I don’t believe in the god you don’t believe in either!

The misconception about permaculture being about a sort of foraging is very widespread. Ken Thompson, in his otherwise pretty sensible book “The Sceptical Gardener” completely dismisses it (P106) while confusing its whole overarching philosophy with forest gardening. Just for the record, I don’t think that forest gardening will feed the world either; nor do I think that permaculture is the same thing as regenerative farming, but I do think that aligning our whole way of life to the rhythms and patterns of the natural world; living sustainably and generously with our neighbours; breaking free from the prison of endless growth and using whatever we find “to hand” – whether wind or rain or sunshine or soil as creatively as we possibly can by designing systems that balance inputs and outputs.

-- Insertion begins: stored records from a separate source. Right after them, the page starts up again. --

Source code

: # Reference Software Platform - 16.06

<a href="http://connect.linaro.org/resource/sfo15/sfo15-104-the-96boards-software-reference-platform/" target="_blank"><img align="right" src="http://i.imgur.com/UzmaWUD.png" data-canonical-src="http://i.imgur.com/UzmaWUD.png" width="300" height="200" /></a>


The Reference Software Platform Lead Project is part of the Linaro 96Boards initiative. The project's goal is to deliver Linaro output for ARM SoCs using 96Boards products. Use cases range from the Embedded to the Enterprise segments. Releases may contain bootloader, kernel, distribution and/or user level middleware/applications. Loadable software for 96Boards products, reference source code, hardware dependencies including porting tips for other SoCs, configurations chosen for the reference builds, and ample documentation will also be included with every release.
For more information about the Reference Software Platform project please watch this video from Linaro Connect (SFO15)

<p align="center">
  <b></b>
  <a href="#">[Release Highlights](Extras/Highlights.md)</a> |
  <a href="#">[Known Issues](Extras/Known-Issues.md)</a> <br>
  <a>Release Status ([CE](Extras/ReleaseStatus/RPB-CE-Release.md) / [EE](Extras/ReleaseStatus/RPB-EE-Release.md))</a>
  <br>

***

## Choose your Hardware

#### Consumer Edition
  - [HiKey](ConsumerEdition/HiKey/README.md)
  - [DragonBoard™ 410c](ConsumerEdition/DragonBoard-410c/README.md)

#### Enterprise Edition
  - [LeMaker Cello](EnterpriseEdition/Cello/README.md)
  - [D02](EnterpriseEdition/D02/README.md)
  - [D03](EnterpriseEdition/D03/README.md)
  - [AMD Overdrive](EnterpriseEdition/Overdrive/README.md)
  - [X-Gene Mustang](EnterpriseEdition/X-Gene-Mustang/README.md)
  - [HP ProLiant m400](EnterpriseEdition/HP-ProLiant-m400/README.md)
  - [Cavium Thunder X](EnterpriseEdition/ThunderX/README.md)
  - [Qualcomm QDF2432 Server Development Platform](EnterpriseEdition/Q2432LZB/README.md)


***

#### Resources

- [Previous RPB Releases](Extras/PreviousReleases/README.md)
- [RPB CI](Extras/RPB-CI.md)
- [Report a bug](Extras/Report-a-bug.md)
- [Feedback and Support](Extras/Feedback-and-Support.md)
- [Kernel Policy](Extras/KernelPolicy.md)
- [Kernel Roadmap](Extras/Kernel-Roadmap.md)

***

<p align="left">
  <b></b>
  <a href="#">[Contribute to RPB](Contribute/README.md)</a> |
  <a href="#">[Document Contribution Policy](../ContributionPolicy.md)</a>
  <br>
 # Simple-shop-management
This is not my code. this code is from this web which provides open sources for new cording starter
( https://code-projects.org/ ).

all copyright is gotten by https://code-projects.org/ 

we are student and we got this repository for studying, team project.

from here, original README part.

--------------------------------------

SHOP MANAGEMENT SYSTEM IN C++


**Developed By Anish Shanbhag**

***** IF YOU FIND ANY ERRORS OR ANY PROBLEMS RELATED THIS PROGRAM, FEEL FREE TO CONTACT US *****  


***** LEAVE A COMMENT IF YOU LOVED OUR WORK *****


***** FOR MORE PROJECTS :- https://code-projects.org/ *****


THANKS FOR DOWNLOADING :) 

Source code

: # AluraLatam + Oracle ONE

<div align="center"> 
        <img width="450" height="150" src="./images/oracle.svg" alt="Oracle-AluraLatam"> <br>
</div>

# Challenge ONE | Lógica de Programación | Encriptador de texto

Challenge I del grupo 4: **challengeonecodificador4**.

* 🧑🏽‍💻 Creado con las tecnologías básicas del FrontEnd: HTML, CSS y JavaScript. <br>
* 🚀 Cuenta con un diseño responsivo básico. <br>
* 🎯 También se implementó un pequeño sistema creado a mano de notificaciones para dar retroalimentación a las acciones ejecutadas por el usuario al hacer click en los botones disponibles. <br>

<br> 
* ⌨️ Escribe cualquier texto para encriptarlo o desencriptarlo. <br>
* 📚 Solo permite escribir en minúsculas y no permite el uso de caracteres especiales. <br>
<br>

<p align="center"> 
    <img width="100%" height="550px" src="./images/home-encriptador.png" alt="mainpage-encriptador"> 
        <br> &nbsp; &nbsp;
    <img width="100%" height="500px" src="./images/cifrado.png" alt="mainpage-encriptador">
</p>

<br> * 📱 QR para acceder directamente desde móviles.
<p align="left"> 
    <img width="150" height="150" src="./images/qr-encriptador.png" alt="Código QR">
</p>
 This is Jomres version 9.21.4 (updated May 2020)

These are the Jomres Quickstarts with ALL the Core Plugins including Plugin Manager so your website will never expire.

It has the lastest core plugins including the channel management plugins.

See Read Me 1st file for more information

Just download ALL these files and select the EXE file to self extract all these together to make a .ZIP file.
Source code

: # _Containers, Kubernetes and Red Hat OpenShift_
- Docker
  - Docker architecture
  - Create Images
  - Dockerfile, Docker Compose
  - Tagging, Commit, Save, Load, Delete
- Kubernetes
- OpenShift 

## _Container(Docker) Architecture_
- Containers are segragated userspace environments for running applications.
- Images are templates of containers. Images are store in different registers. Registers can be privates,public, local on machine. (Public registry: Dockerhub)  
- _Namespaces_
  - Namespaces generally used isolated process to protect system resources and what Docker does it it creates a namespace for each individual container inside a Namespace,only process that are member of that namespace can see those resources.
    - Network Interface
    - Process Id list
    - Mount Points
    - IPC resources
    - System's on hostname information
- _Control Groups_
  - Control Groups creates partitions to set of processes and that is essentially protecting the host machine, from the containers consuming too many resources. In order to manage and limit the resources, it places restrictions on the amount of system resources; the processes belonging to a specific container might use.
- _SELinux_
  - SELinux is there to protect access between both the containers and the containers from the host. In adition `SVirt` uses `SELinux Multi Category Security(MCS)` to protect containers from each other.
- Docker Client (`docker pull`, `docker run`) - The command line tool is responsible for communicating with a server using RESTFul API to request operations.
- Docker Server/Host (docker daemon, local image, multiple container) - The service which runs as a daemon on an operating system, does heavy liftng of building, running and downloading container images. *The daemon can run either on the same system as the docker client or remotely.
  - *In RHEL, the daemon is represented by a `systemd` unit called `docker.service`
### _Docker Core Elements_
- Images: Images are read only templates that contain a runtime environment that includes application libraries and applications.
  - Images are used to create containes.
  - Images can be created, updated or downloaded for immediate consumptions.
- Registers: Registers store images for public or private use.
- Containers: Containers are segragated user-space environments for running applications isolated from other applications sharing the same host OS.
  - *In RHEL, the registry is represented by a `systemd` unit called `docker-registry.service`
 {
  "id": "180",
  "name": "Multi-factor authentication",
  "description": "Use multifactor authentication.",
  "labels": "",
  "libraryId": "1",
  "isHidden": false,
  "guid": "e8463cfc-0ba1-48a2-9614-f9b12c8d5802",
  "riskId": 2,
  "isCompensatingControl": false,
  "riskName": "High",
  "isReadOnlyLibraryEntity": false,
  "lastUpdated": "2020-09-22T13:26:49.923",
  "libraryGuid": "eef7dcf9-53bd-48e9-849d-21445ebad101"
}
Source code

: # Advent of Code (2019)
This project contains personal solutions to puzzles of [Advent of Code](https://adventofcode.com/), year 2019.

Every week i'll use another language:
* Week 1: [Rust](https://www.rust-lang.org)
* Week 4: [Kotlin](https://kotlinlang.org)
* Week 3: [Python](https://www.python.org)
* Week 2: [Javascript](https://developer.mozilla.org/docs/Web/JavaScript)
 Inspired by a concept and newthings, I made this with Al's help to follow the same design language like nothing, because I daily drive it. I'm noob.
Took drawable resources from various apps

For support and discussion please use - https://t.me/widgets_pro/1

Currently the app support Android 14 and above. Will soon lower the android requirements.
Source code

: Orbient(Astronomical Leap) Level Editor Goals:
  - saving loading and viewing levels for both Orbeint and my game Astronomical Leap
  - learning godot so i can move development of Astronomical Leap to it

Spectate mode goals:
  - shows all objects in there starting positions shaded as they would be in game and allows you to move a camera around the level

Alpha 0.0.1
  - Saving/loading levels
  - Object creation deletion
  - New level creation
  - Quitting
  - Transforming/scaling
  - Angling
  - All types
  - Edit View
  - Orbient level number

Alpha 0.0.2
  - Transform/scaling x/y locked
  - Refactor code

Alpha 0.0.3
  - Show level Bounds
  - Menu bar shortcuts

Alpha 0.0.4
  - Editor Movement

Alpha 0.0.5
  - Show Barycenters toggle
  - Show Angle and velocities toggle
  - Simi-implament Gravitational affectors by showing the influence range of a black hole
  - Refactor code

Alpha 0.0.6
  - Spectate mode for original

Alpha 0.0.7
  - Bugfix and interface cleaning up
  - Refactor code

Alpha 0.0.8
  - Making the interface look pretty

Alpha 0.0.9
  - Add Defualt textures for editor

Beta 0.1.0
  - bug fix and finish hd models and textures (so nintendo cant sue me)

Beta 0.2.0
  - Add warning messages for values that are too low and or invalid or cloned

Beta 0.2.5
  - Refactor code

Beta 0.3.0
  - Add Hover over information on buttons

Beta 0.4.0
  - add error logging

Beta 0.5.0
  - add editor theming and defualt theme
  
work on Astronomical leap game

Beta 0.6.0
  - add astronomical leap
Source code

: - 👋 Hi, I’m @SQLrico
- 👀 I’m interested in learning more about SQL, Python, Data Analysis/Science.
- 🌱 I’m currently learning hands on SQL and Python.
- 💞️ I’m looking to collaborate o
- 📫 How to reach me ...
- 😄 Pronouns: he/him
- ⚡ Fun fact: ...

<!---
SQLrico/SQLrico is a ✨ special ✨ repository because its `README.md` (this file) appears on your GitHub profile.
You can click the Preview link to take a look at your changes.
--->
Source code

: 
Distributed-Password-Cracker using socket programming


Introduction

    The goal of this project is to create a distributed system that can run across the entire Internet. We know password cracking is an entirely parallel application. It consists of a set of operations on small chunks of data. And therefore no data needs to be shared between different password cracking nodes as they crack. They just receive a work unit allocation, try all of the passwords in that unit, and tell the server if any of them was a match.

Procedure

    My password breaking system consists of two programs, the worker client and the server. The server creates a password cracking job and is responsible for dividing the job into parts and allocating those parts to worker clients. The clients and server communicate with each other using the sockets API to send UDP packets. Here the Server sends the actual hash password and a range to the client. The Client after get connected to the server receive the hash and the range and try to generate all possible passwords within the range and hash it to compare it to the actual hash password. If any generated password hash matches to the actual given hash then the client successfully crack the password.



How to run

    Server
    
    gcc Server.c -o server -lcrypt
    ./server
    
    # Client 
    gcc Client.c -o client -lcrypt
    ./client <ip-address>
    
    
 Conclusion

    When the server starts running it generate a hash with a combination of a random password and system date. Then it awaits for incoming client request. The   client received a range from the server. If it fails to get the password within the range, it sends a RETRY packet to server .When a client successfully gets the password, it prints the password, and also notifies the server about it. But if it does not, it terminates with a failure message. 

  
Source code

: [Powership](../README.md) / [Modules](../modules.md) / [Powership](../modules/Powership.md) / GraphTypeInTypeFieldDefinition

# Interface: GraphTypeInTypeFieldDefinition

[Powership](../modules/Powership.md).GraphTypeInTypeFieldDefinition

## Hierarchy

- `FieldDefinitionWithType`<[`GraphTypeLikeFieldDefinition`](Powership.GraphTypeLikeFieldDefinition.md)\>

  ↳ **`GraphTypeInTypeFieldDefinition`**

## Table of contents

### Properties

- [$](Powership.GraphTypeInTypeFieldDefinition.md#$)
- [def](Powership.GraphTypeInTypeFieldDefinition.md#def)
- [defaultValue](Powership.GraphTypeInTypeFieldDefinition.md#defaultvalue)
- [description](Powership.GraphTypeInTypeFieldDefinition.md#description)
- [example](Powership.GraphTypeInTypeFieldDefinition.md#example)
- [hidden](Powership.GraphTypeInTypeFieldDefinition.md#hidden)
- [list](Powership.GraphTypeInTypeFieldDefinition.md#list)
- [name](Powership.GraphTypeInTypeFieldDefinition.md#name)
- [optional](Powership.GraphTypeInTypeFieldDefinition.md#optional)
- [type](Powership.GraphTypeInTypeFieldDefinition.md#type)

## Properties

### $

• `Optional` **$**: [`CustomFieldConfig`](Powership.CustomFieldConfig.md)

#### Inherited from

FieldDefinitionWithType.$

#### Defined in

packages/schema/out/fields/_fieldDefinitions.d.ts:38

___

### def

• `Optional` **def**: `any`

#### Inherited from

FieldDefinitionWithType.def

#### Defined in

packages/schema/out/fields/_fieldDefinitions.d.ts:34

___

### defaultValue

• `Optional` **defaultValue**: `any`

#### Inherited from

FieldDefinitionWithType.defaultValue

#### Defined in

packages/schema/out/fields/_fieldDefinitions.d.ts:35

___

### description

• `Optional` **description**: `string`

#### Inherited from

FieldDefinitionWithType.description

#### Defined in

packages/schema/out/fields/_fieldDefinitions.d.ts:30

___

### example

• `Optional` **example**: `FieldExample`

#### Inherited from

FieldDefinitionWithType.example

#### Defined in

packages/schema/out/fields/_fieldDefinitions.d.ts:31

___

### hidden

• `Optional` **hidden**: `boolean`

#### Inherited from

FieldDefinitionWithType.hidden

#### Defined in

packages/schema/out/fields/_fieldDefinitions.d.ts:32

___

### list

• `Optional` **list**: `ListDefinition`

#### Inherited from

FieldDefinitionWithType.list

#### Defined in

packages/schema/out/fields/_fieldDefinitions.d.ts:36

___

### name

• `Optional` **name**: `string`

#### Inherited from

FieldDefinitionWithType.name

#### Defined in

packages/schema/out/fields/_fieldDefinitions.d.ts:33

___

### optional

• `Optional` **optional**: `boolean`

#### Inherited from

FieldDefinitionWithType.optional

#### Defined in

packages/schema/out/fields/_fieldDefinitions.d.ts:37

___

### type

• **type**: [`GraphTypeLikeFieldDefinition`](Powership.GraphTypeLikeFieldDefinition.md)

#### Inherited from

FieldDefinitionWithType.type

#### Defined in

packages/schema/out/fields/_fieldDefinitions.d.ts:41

All my sleepless nights pondering hot beds, thermal storage, hydraulic ram pumps, composting, water storage, tree planting, hot spots and frost pockets, wind power solar panels, ponds polytunnels and insect friendly planting schemes ….. blah blah blah. Like Anthony de Mello’s little fish I couldn’t see permaculture anywhere out there because we were already doing it – up to our necks in it, but just on the small 250 square metre plot we happen to have at our disposal rather than on a grander but imaginary smallholding. Which means that we won’t be able to use my design for imaginary portable chicken arks or indeed eat the imaginary eggs which, fattened by grass and grubs would be the goldenest and most delicious and sitty uppest eggs you ever saw; but we’ve done that and it was marvellous, and we hope that many others will be able to enjoy it as much as we did.

So there we are. We were looking for a philosophical home and it turned out we were there already. The Potwell Inn is like that – full of surprises.